Supplementary ExTRI project resources
Description Gold Standard
The manual curation followed four sequential steps. Sentences complying with steps 1 through 4 are positive TRI-sentences.
- Identification of sentences describing gene regulation interactions (GRI); sentence describes regulatory interaction between regulator and target; the regulatory interaction is not indirect; and semantic connection between regulator and target places the interaction within the context of transcription regulation.
- Identification of regulator and target (Regulator is protein, Target can refer to gene and not gene family or collection of genes); sentences that fulfil selection criteria in 1) and 2) are gene regulation sentences (GRI) with among them the subclass of transcription regulation sentences (TRI).
- Normalization of regulator to TF (TFClass).
- Normalization of target to gene.
Each sentence in the GS was labelled independently by at least two domain experts. The annotations were compared and, in case of disagreements, decisions were discussed against the curation guidelines until consensus was reached. The GS is available as Supplementary Table 4.
The curation process was designed to capture only binary regulator-target pairs, while regulatory complex dependencies (e.g., a complex that requires the presence of several [co-]factors) were not annotated as such.
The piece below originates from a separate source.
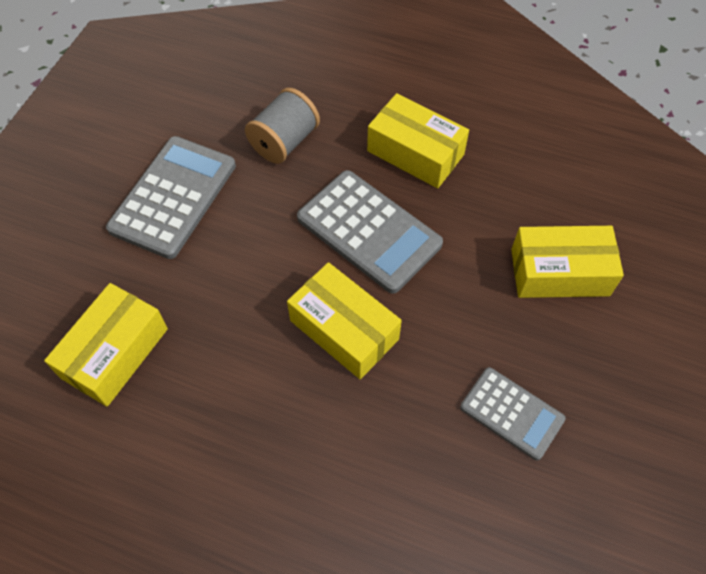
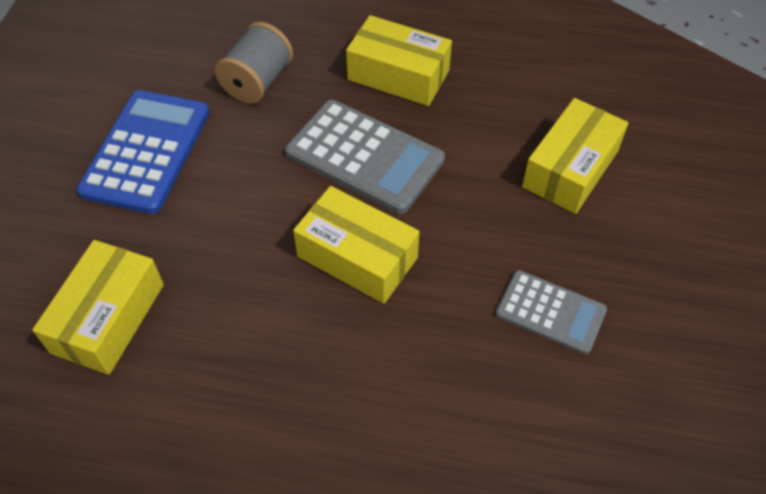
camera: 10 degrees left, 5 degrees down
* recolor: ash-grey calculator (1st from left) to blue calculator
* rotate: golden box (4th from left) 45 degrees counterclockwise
Furthermore, TRI descriptions which were not expressed in single sentences, i.e. pairs that can only be established from the context of more than a single sentence of a publication, were not included in the corpus.
The final GS comprises 658 unique positive sentences from 189 different abstracts and specifies 916 TF relations between 208 different TFs and 208 different TGs (Full corpus is given in Supplementary Table 4). These positive and negative TRI sentences, selected and annotated with a list of binary interaction partners, are the central resource upon which the literature information extraction in the current work was built.